====== Extracted material ======
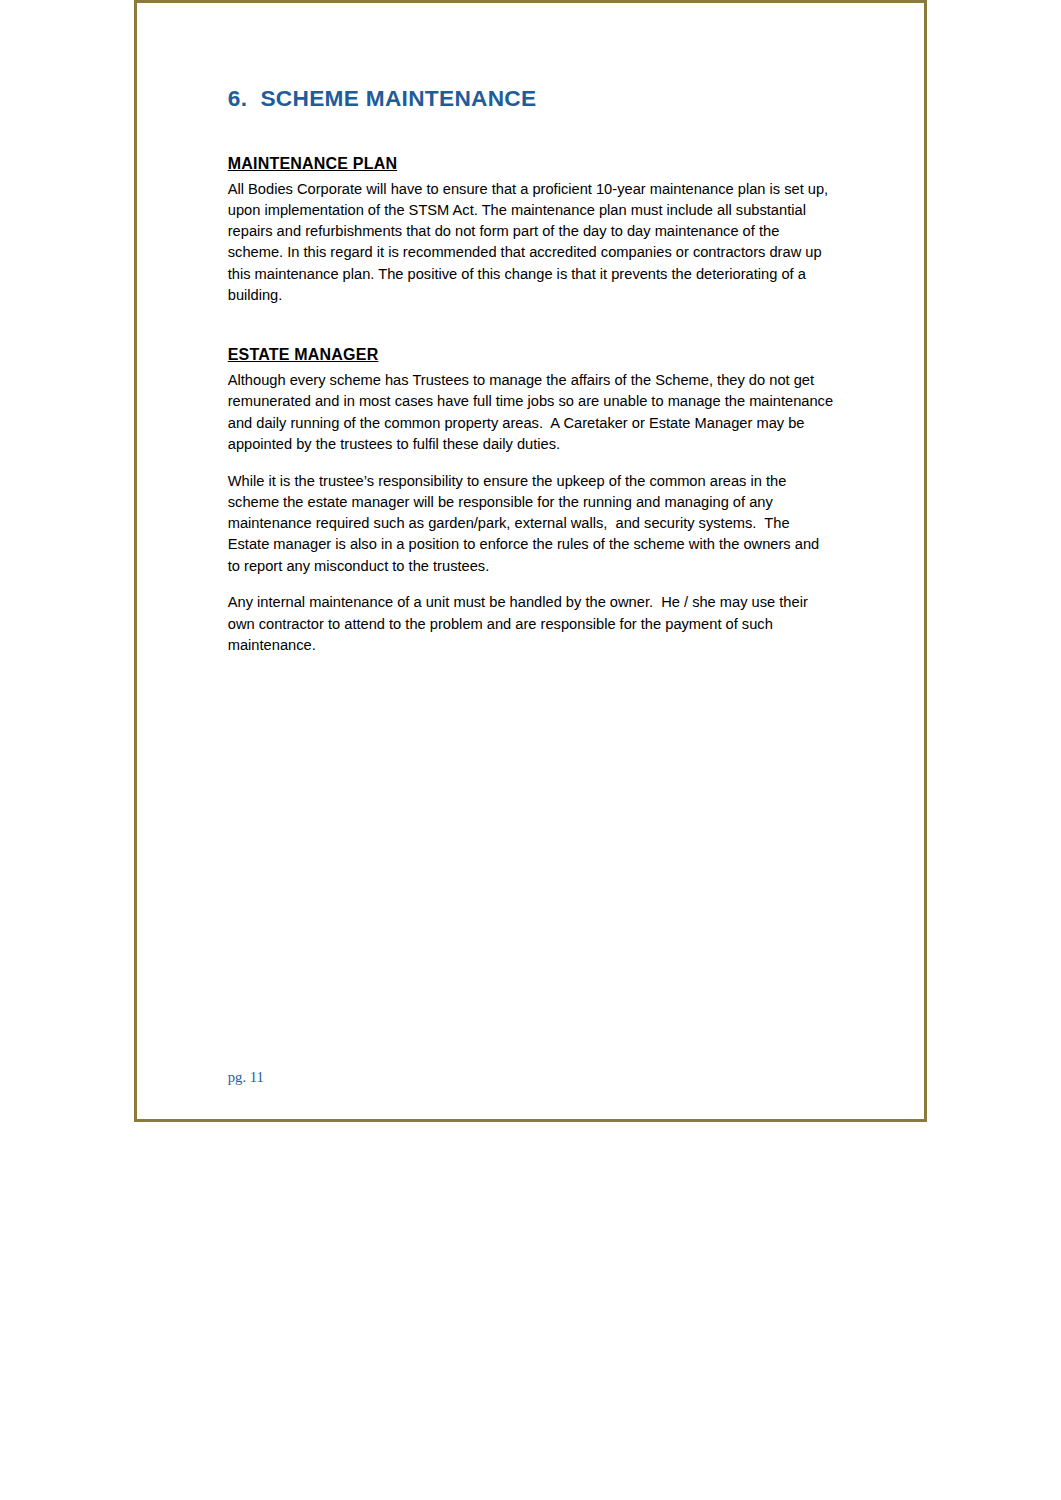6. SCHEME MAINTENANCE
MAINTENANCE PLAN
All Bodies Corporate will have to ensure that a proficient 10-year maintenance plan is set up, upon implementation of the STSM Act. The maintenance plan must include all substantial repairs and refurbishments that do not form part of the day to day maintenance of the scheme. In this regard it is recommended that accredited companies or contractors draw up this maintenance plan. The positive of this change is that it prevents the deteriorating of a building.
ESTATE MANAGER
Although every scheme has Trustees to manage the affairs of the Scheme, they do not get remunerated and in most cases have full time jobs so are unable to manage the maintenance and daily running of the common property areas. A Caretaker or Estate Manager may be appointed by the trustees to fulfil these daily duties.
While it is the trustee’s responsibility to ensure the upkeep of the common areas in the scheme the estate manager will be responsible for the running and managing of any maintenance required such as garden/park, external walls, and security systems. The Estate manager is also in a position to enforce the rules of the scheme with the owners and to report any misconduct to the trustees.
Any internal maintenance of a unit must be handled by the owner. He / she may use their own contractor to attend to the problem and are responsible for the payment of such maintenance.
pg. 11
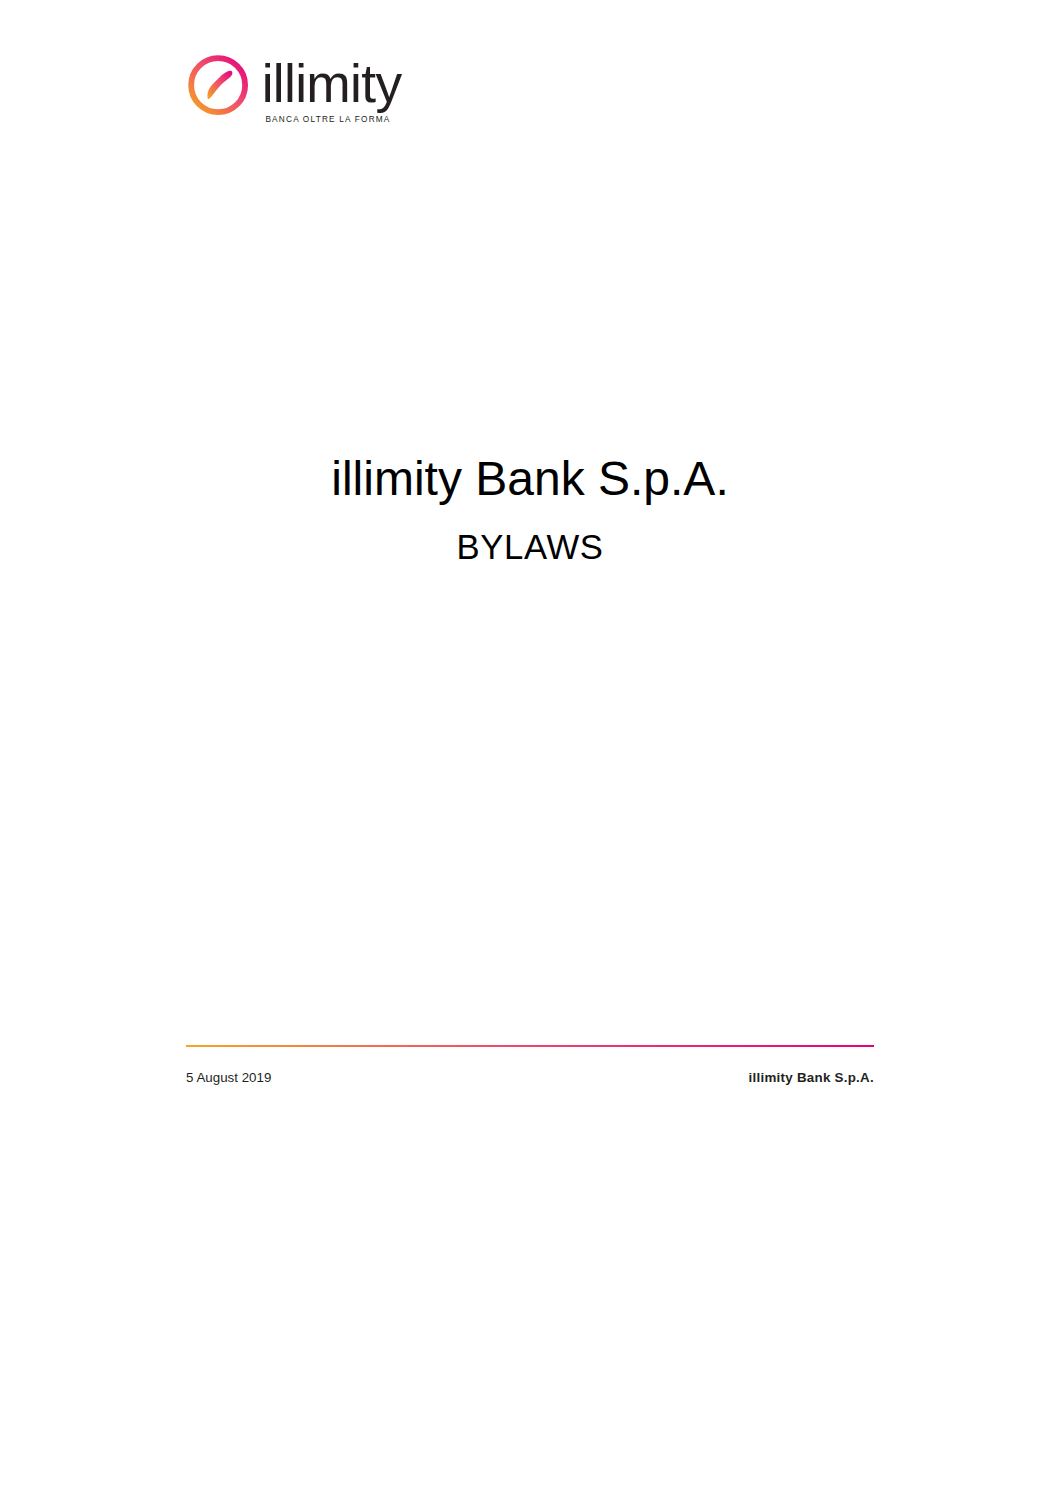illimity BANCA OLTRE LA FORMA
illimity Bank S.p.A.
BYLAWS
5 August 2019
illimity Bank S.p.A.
======
**Assignment:**
Reproduce all of the entries exactly as they appear, though any picture they include must be omitted.

**Worked solution:**
6. SCHEME MAINTENANCE
MAINTENANCE PLAN
All Bodies Corporate will have to ensure that a proficient 10-year maintenance plan is set up, upon implementation of the STSM Act. The maintenance plan must include all substantial repairs and refurbishments that do not form part of the day to day maintenance of the scheme. In this regard it is recommended that accredited companies or contractors draw up this maintenance plan. The positive of this change is that it prevents the deteriorating of a building.
ESTATE MANAGER
Although every scheme has Trustees to manage the affairs of the Scheme, they do not get remunerated and in most cases have full time jobs so are unable to manage the maintenance and daily running of the common property areas. A Caretaker or Estate Manager may be appointed by the trustees to fulfil these daily duties.
While it is the trustee’s responsibility to ensure the upkeep of the common areas in the scheme the estate manager will be responsible for the running and managing of any maintenance required such as garden/park, external walls, and security systems. The Estate manager is also in a position to enforce the rules of the scheme with the owners and to report any misconduct to the trustees.
Any internal maintenance of a unit must be handled by the owner. He / she may use their own contractor to attend to the problem and are responsible for the payment of such maintenance.
pg. 11
illimity BANCA OLTRE LA FORMA
illimity Bank S.p.A.
BYLAWS
5 August 2019
illimity Bank S.p.A.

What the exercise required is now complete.